In 1863 Numaga came to the town of Como, near Virginia City, to issue a formal complaint against the destruction of pine-nut trees.
He explained that the "pine-nut groves were the Indian's orchards", and they depended on them for food.
The whites could collect fallen timber, but must not cut down the trees. Numaga was ignored.
Later in the day, some unknown Indians arrived in town, causing rumors that hostiles were gathering and preparing to attack. With mounting tension, two citizens met at dusk,

both forgot the password, and 'turned loose' in the most approved style with their revolvers, each supposing he was having a struggle for life with, possibly, Numaga himself. The alarm was general and fearful to contemplate. A butcher, in his hurry to rush to the general defense from midnight massacre of the town, in his haste to get hold of it, accidentally fired off his gun, and then, as the aforesaid Alf. Doten, without the fear of God before his eyes, remarked, "Hell did pop." The next morning the Indians came into town to see what all the row was about

In March 1865 two white men were killed on Walker River by Indians whom they had mistreated, and later two more white men were killed in separate incidents.
Settlers were alarmed. The Gold Hill News recommended a "final solution of the great Indian problem: by exterminating the whole race, or driving them forever beyond our frontier."
A contingent of troops under a young and inexperienced leader was dispatched from Fort Churchill.
They heard of an encampment of cattle thieves beside Mud Lake, also called Winnemucca Lake, near to Pyramid Lake. Before dawn on March 14, 1865, the contingent opened fire on the Paiute camp. Twenty-nine Paiutes were killed, with the troops suffering one minor injury. At first, the Battle of Mud Lake was applauded in the press, although doubts were later raised about the lack of army injuries.

In an effort to prevent escalating violence, Governor Henry G. Blasdel requested a conference at Fort Churchill with the Paiute chiefs.
Numaga reported what had actually happened. There had been cattle thieves in the camp, but they had left before the soldiers arrived.
Apart from three or four men, there had only been women and children in the camp, including Poito's wives, who had been killed. Some women had jumped in the water to escape.
Those who had not drowned had been shot. Numaga said the violence could easily have been avoided. If the whites had asked him, he would have delivered the cattle thieves to them.

◆ PARTS OF THE EXERCISE
[1] In the passage on Numaga, how many Paiutes were killed at the Battle of Mud Lake?
[2] List every person named in the passage on Numaga.
[3] Please transcribe the passage on Numaga word for word, from "Settlers were alarmed." to "from Fort Churchill.".

◆ INFORMATION
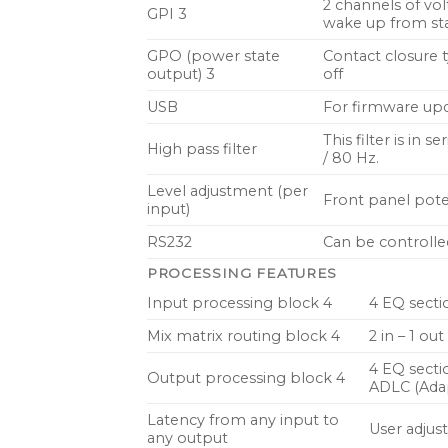
2 channels of vol
GPI 3
wake up from sta
GPO (power state
Contact closure t
output) 3
off
USB
For firmware upda
This filter is in 
High pass filter
/ 80 Hz.
Level adjustment (per
Front panel pote
input)
RS232
Can be controlle
PROCESSING FEATURES
Input processing block 4
4 EQ secti
Mix matrix routing block 4
2 in – 1 o
4 EQ secti
Output processing block 4
ADLC (Ada
Latency from any input to
User adjus
any output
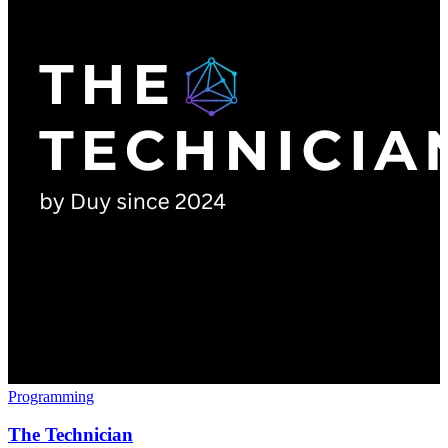
Programming
The Technician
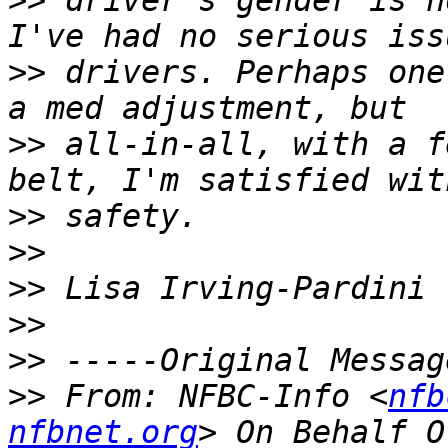
>>
 driver's gender is n
>>
 drivers. Perhaps one
>>
 all-in-all, with a f
>>
>>
>>
>>
>>
>>
 From: NFBC-Info <
nfb
nfbnet.org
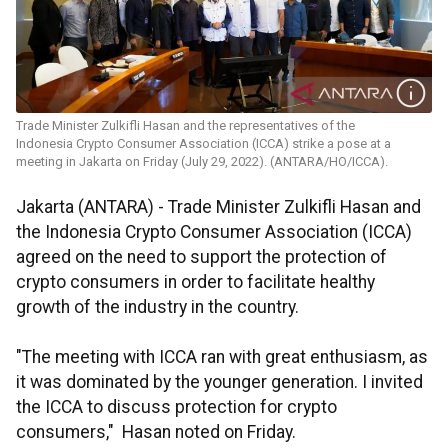
Trade Minister Zulkifli Hasan and the representatives of the
Indonesia Crypto Consumer Association (ICCA) strike a pose at a
meeting in Jakarta on Friday (July 29, 2022). (ANTARA/HO/ICCA).
Jakarta (ANTARA) - Trade Minister Zulkifli Hasan and
the Indonesia Crypto Consumer Association (ICCA)
agreed on the need to support the protection of
crypto consumers in order to facilitate healthy
growth of the industry in the country.
"The meeting with ICCA ran with great enthusiasm, as
it was dominated by the younger generation. I invited
the ICCA to discuss protection for crypto
consumers," Hasan noted on Friday.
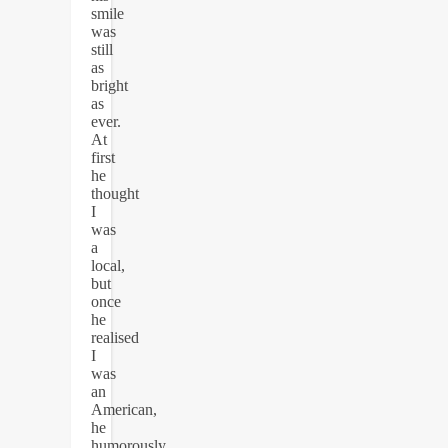
smile
was
still
as
bright
as
ever.
At
first
he
thought
I
was
a
local,
but
once
he
realised
I
was
an
American,
he
humorously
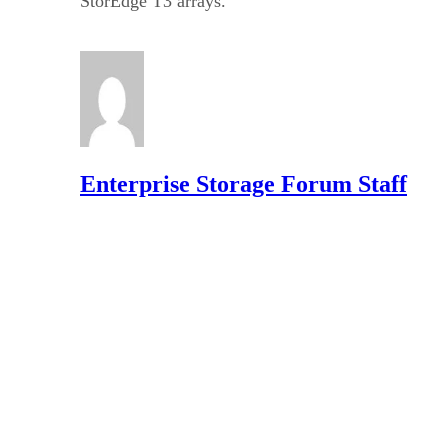
StorEdge T3 arrays.
Enterprise Storage Forum Staff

◆ RESPONSES PER TASK
[1] Twenty-nine.

[2] Numaga, Alf. Doten, Henry G. Blasdel, Poito

[3]
Settlers were alarmed. The Gold Hill News recommended a "final solution of the great Indian problem: by exterminating the whole race, or driving them forever beyond our frontier."
A contingent of troops under a young and inexperienced leader was dispatched from Fort Churchill.